Wet wheat crop could mean trouble

Undated_The Oklahoma Department of Food, Forestry and Agriculture reports the state's wheat crop will more than double its yield of last year thanks to a wet spring, but too much water isn't necessarily a great thing.

The ideal weather for the harvest, which is happening now in parts of Southwest Oklahoma, is dry, sunny, and windy.  All three conditions help wheat mature and help speed along the harvesting process.

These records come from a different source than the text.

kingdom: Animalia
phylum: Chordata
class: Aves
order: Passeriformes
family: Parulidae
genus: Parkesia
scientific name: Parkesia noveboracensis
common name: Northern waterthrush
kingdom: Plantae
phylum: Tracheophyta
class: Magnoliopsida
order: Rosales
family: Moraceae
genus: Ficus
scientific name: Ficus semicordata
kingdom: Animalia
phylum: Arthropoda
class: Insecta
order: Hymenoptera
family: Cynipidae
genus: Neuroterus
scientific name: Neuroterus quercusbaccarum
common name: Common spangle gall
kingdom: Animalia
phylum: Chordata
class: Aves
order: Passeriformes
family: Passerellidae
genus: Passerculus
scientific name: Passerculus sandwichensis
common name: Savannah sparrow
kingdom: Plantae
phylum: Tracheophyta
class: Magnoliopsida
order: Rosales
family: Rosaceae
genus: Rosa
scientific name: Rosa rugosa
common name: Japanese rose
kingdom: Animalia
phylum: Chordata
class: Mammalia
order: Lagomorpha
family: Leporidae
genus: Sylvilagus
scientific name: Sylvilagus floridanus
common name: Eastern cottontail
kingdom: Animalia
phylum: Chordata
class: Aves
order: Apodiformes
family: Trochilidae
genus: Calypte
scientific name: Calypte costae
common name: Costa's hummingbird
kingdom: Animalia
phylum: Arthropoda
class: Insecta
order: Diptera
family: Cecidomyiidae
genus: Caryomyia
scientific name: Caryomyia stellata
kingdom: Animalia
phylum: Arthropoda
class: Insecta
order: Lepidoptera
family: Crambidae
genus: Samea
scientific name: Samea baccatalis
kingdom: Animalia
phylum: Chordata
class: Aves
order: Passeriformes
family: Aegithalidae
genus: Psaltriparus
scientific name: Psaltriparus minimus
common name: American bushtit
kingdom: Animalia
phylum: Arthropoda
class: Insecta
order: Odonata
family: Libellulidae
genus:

"We're still good," said Jackson County wheat farmer Bob Howard.  "I'm going to say we can stand a good week, maybe longer, but after that it's going to start deteriorating.  Especially if we get some more wet weather, damp cloudy days.  That's just not good on it."

A wet wheat crop can yield secondary crops among a mature one.  Farmers can't harvest wheat when it has green stalks growing among brown, golden ones.  Those green ones have too much moisture in them and too much moisture in a wheat harvest can lead to mold when it's stored.

"If we get some hot, dry weather we'll be cutting this weekend," Howard said.  "Right now, we've pretty much been in limbo for the last week."

Howard said it would take a catastrophic flood to really ruin his crop yield this year, and he adds he needs a good crop after last year's drought and a 2005 hail storm that destroyed his crop that year.